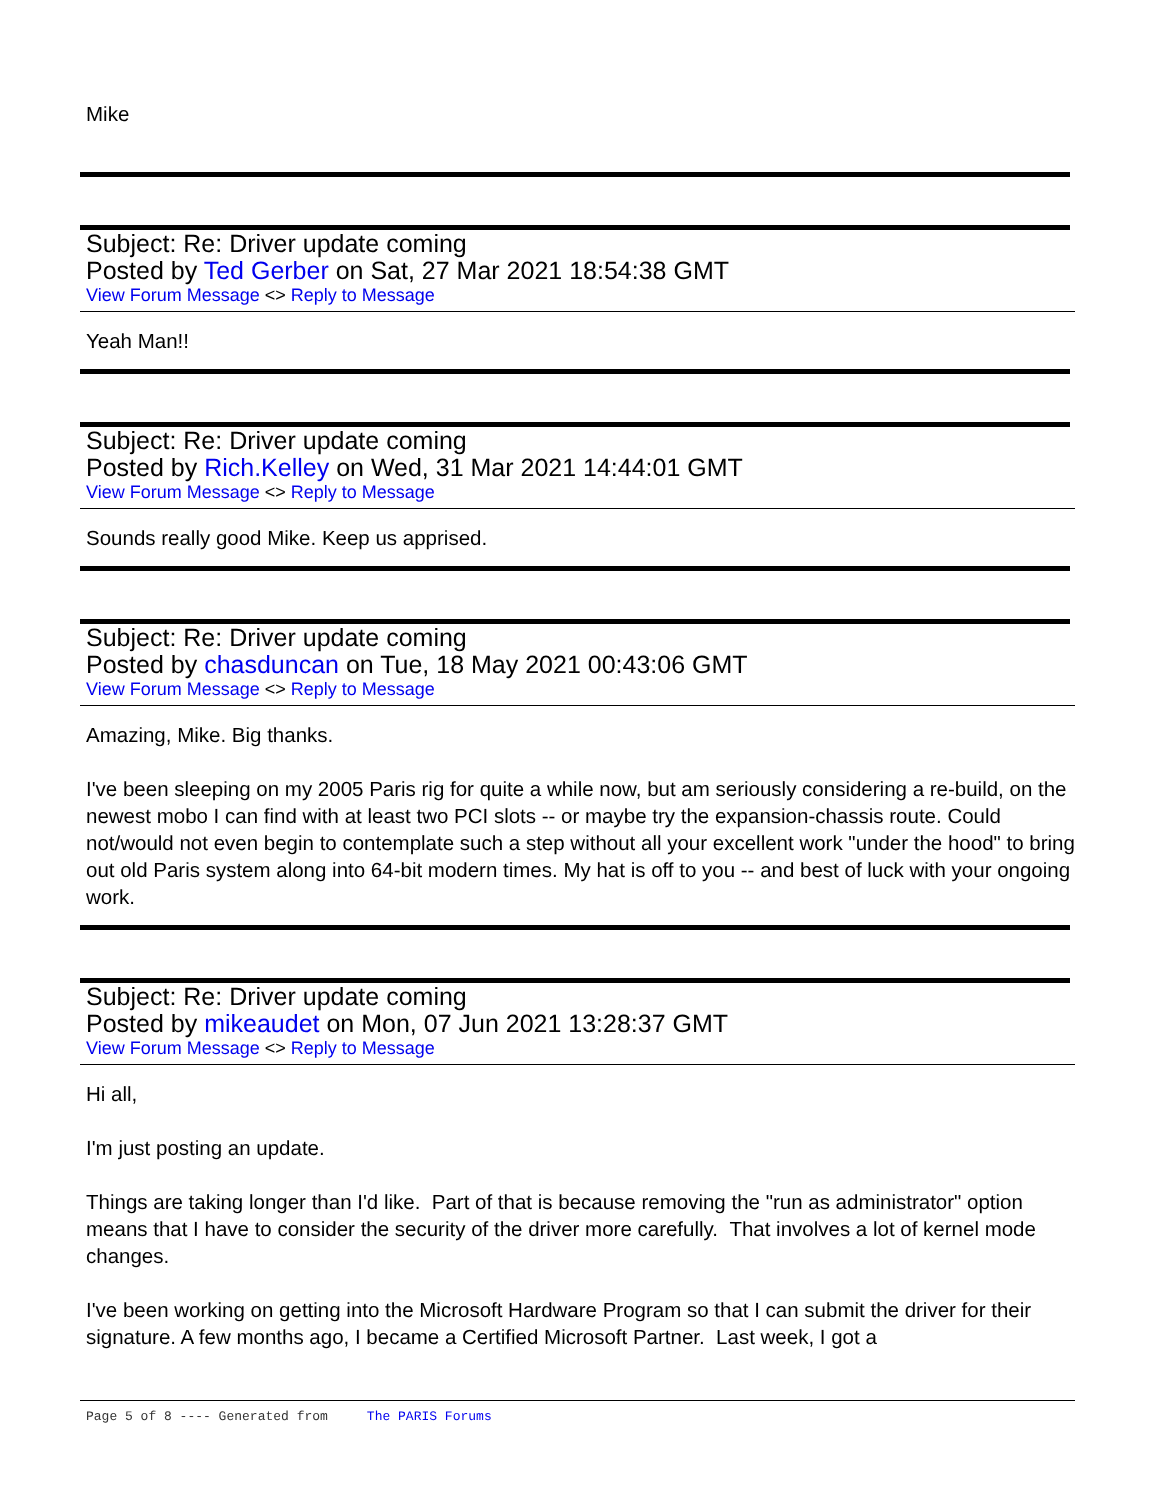Mike
Subject: Re: Driver update coming
Posted by Ted Gerber on Sat, 27 Mar 2021 18:54:38 GMT
View Forum Message <> Reply to Message
Yeah Man!!
Subject: Re: Driver update coming
Posted by Rich.Kelley on Wed, 31 Mar 2021 14:44:01 GMT
View Forum Message <> Reply to Message
Sounds really good Mike. Keep us apprised.
Subject: Re: Driver update coming
Posted by chasduncan on Tue, 18 May 2021 00:43:06 GMT
View Forum Message <> Reply to Message
Amazing, Mike. Big thanks.
I've been sleeping on my 2005 Paris rig for quite a while now, but am seriously considering a re-build, on the newest mobo I can find with at least two PCI slots -- or maybe try the expansion-chassis route. Could not/would not even begin to contemplate such a step without all your excellent work "under the hood" to bring out old Paris system along into 64-bit modern times. My hat is off to you -- and best of luck with your ongoing work.
Subject: Re: Driver update coming
Posted by mikeaudet on Mon, 07 Jun 2021 13:28:37 GMT
View Forum Message <> Reply to Message
Hi all,
I'm just posting an update.
Things are taking longer than I'd like. Part of that is because removing the "run as administrator" option means that I have to consider the security of the driver more carefully. That involves a lot of kernel mode changes.
I've been working on getting into the Microsoft Hardware Program so that I can submit the driver for their signature. A few months ago, I became a Certified Microsoft Partner. Last week, I got a
Page 5 of 8 ---- Generated from The PARIS Forums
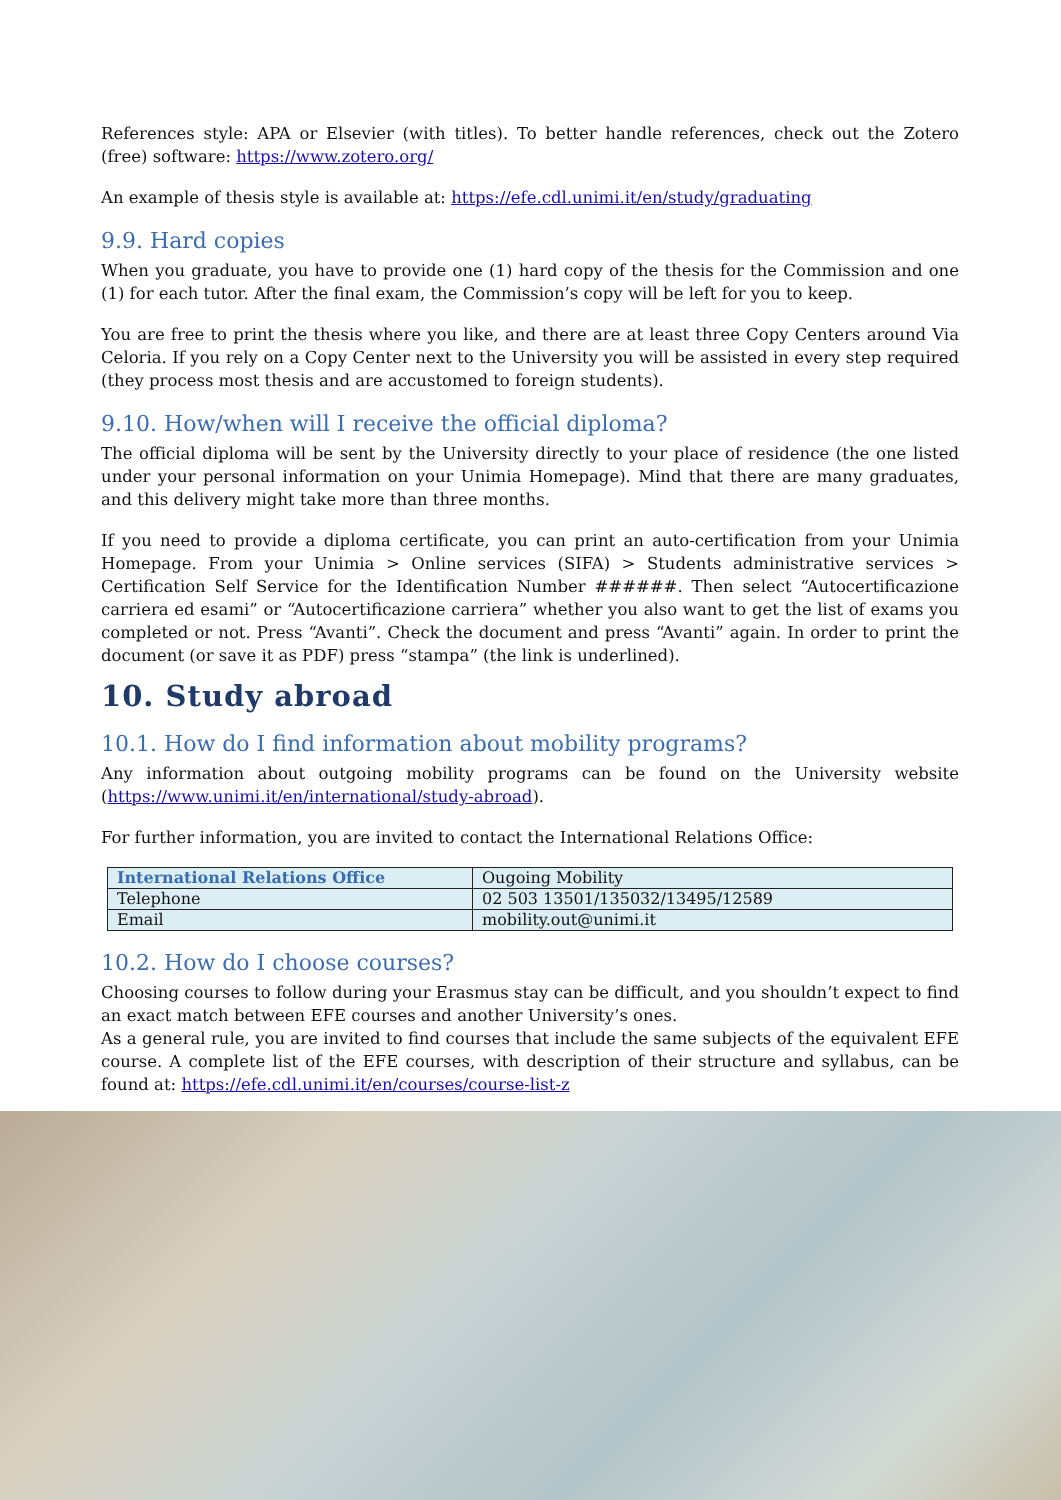References style: APA or Elsevier (with titles). To better handle references, check out the Zotero (free) software: https://www.zotero.org/
An example of thesis style is available at: https://efe.cdl.unimi.it/en/study/graduating
9.9. Hard copies
When you graduate, you have to provide one (1) hard copy of the thesis for the Commission and one (1) for each tutor. After the final exam, the Commission’s copy will be left for you to keep.
You are free to print the thesis where you like, and there are at least three Copy Centers around Via Celoria. If you rely on a Copy Center next to the University you will be assisted in every step required (they process most thesis and are accustomed to foreign students).
9.10. How/when will I receive the official diploma?
The official diploma will be sent by the University directly to your place of residence (the one listed under your personal information on your Unimia Homepage). Mind that there are many graduates, and this delivery might take more than three months.
If you need to provide a diploma certificate, you can print an auto-certification from your Unimia Homepage. From your Unimia > Online services (SIFA) > Students administrative services > Certification Self Service for the Identification Number ######. Then select “Autocertificazione carriera ed esami” or “Autocertificazione carriera” whether you also want to get the list of exams you completed or not. Press “Avanti”. Check the document and press “Avanti” again. In order to print the document (or save it as PDF) press “stampa” (the link is underlined).
10. Study abroad
10.1. How do I find information about mobility programs?
Any information about outgoing mobility programs can be found on the University website (https://www.unimi.it/en/international/study-abroad).
For further information, you are invited to contact the International Relations Office:
| International Relations Office | Ougoing Mobility |
| Telephone | 02 503 13501/135032/13495/12589 |
| Email | mobility.out@unimi.it |
10.2. How do I choose courses?
Choosing courses to follow during your Erasmus stay can be difficult, and you shouldn’t expect to find an exact match between EFE courses and another University’s ones.
As a general rule, you are invited to find courses that include the same subjects of the equivalent EFE course. A complete list of the EFE courses, with description of their structure and syllabus, can be found at: https://efe.cdl.unimi.it/en/courses/course-list-z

+++

Action item:
In the copy, each entry above must match exactly, and no picture may be carried over.

Reply:
Mike
Subject: Re: Driver update coming
Posted by Ted Gerber on Sat, 27 Mar 2021 18:54:38 GMT
View Forum Message <> Reply to Message
Yeah Man!!
Subject: Re: Driver update coming
Posted by Rich.Kelley on Wed, 31 Mar 2021 14:44:01 GMT
View Forum Message <> Reply to Message
Sounds really good Mike. Keep us apprised.
Subject: Re: Driver update coming
Posted by chasduncan on Tue, 18 May 2021 00:43:06 GMT
View Forum Message <> Reply to Message
Amazing, Mike. Big thanks.
I've been sleeping on my 2005 Paris rig for quite a while now, but am seriously considering a re-build, on the newest mobo I can find with at least two PCI slots -- or maybe try the expansion-chassis route. Could not/would not even begin to contemplate such a step without all your excellent work "under the hood" to bring out old Paris system along into 64-bit modern times. My hat is off to you -- and best of luck with your ongoing work.
Subject: Re: Driver update coming
Posted by mikeaudet on Mon, 07 Jun 2021 13:28:37 GMT
View Forum Message <> Reply to Message
Hi all,
I'm just posting an update.
Things are taking longer than I'd like. Part of that is because removing the "run as administrator" option means that I have to consider the security of the driver more carefully. That involves a lot of kernel mode changes.
I've been working on getting into the Microsoft Hardware Program so that I can submit the driver for their signature. A few months ago, I became a Certified Microsoft Partner. Last week, I got a
Page 5 of 8 ---- Generated from The PARIS Forums
References style: APA or Elsevier (with titles). To better handle references, check out the Zotero (free) software: https://www.zotero.org/
An example of thesis style is available at: https://efe.cdl.unimi.it/en/study/graduating
9.9. Hard copies
When you graduate, you have to provide one (1) hard copy of the thesis for the Commission and one (1) for each tutor. After the final exam, the Commission’s copy will be left for you to keep.
You are free to print the thesis where you like, and there are at least three Copy Centers around Via Celoria. If you rely on a Copy Center next to the University you will be assisted in every step required (they process most thesis and are accustomed to foreign students).
9.10. How/when will I receive the official diploma?
The official diploma will be sent by the University directly to your place of residence (the one listed under your personal information on your Unimia Homepage). Mind that there are many graduates, and this delivery might take more than three months.
If you need to provide a diploma certificate, you can print an auto-certification from your Unimia Homepage. From your Unimia > Online services (SIFA) > Students administrative services > Certification Self Service for the Identification Number ######. Then select “Autocertificazione carriera ed esami” or “Autocertificazione carriera” whether you also want to get the list of exams you completed or not. Press “Avanti”. Check the document and press “Avanti” again. In order to print the document (or save it as PDF) press “stampa” (the link is underlined).
10. Study abroad
10.1. How do I find information about mobility programs?
Any information about outgoing mobility programs can be found on the University website (https://www.unimi.it/en/international/study-abroad).
For further information, you are invited to contact the International Relations Office:
| International Relations Office | Ougoing Mobility |
| Telephone | 02 503 13501/135032/13495/12589 |
| Email | mobility.out@unimi.it |
10.2. How do I choose courses?
Choosing courses to follow during your Erasmus stay can be difficult, and you shouldn’t expect to find an exact match between EFE courses and another University’s ones.
As a general rule, you are invited to find courses that include the same subjects of the equivalent EFE course. A complete list of the EFE courses, with description of their structure and syllabus, can be found at: https://efe.cdl.unimi.it/en/courses/course-list-z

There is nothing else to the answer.